つまり、わたしは知識を豊かにすることで、汚れた霊に取りつかれていたのでした。このカファルナウム教会の中に潜んでいた、汚れた霊に取りつかれた人と同じだったのです。彼がどうしてカファルナウム教会に潜んで居続けられたのか皆さん分かりますか。その知的レベルが、ファリサイ派や律法学者たちの説教と同様なレベルだったからです。
学識的な知識から学ぶことはたくさんあります。しかし、イエスさまの福音は知識ではありません。愛すること、愛されること、これがすべてです。そのためには、何も持たずに祈ること、そして、ひたすらみ言葉に聴き、黙想を繰り返し行うこと以外はないと思います。
汚れた霊に取りつかれていたこの人は、もしかするとわたしたちの姿なのかもしれません。
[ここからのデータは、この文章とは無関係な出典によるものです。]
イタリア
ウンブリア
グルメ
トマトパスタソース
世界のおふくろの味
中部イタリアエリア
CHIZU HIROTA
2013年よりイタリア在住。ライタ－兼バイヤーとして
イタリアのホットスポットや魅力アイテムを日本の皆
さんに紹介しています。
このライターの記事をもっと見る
頭では、イエスが神の聖者であることが分かっていますし、救い主であることも知っています。その事実とわたしの現実が、もしぴったりと重なっていないならば、つまり、わたしの現実の中に福音への驚きと溢れる喜びがないのなら、わたしは、教会に通い続けても、真の福音に出会ってないのです。
そのままでは、イエス・キリストの十字架と復活の現場であるエルサレムへ行くのがとても大変になります。何度も自分の過去や失敗した出来事や傷ついたあの事この事を思い出してはそこへ戻ったりして、前へ進むことができないのです。何とかエルサレムまでに行けたとしても、あの十字架の現場のゴルゴタの丘には行けないかもしれません。
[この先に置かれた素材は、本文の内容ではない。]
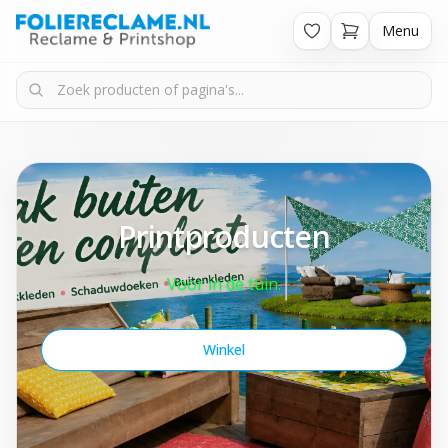
Menu
Printproducten
Voor in de tuin.
Winkel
イエスさまは、汚れた霊に命じて、その人から出てゆくようにと命じられました。それは、彼が叫んだからです。求めたからです。わたしたちが、本当の意味で神さまに出会いたいならば、彼のように、死ぬ思いで叫び求めねばなりません。そして、死ぬ思いで手放さなければならないものがたくさんあるのです。これは牧師であるわたしへの招きそのものです。
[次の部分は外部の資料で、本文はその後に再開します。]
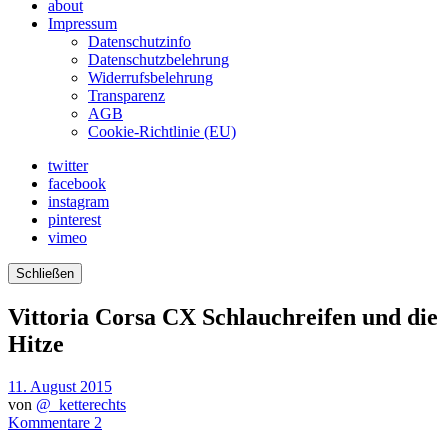
about
Impressum
Datenschutzinfo
Datenschutzbelehrung
Widerrufsbelehrung
Transparenz
AGB
Cookie-Richtlinie (EU)
twitter
facebook
instagram
pinterest
vimeo
Schließen
Vittoria Corsa CX Schlauchreifen und die
Hitze
11. August 2015
von
@_ketterechts
Kommentare 2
今年鵠沼めぐみルーテル教会に集うわたしたち一人一人が、知恵が増し、霊性が深められ、みんなが、イエスさまが向かって歩かれるエルサレム、十字架の道を、まっすぐに見つめ、歩くことができますように祈ります。振り向かない、もう後戻りはしない、まっすぐにイエスさまの後についてゆくのです。その決心があれば、きっとイエスさまは、その道を支え励ましてくださいます。